Note, that we specified the byte order - network or big-endian, so that this script will save in file “binary” same data on all architectures. With the same ease, one may do byte manipulations with this module. E.g. split 32-bit integer to two 16-bit shorts, just like in C.

Python 2.x also provides a unicode data type for Unicode strings. Given file:

aaa угу bbb

(note Russian letters in the middle) we may do:

s = open('text.txt').read() # incorrectly reads as ASCII / byte array
print repr(s)               # 'aaa \xd0\xb5\xd0\xbb\xd1\x8c bbb\n'

import codecs               # encoder/decoder
u = codecs.open("text.txt", "r", "utf-8").read()
print repr(u)               # correct: u'aaa \u0435\u043b\u044c bbb\n'

C#

C# is a modern language. Being such it’s fully aware of byte quirks and the difference between the character and the byte. The char data type explicitly represents a Unicode character. It is 16-bit long which is enough for many applications. So while we’re working with data, we have to tell .NET plainly when raw bytes should be read or written:

public static void Main()
{
    int i = 65; short s = 66;
    var bytes = Enumerable.Concat(
        BitConverter.GetBytes(i),
        BitConverter.GetBytes(s)
    );        
    File.WriteAllBytes("bytes.bin", bytes.ToArray());
    
    byte[] read = File.ReadAllBytes("bytes.bin");
    Console.WriteLine(
        "Read: int {0} and short {1}",
        BitConverter.ToInt32(read, 0),
        BitConverter.ToInt16(read, 4)
    );
}

And what will happen if a textual file is read into a string?

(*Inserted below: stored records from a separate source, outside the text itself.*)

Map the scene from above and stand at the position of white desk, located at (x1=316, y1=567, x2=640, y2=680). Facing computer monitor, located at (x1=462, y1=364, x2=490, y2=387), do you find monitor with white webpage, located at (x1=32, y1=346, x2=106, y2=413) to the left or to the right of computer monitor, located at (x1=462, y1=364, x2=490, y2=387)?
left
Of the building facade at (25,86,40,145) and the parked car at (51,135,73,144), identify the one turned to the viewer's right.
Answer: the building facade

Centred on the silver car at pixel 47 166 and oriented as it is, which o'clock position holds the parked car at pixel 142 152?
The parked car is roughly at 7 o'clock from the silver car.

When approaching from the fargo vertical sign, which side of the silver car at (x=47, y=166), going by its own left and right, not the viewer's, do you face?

Let’s try:

public static void Main()
{
    string s = File.ReadAllText("text.txt"); // same file as in Python
    Console.WriteLine(s); // aaa угу bbb
}

File.ReadAllText() automatically detects UTF-8 encoding and loads file content correctly. C# makes clear the distinction between the byte array the string.

Bottom line

All data is made of bytes. Advanced operations with such basic types as integer, struct or require awareness of endianness, alignment and characters. We understood how to operate on those concepts in three mainstream programming languages: C++, Python and C#.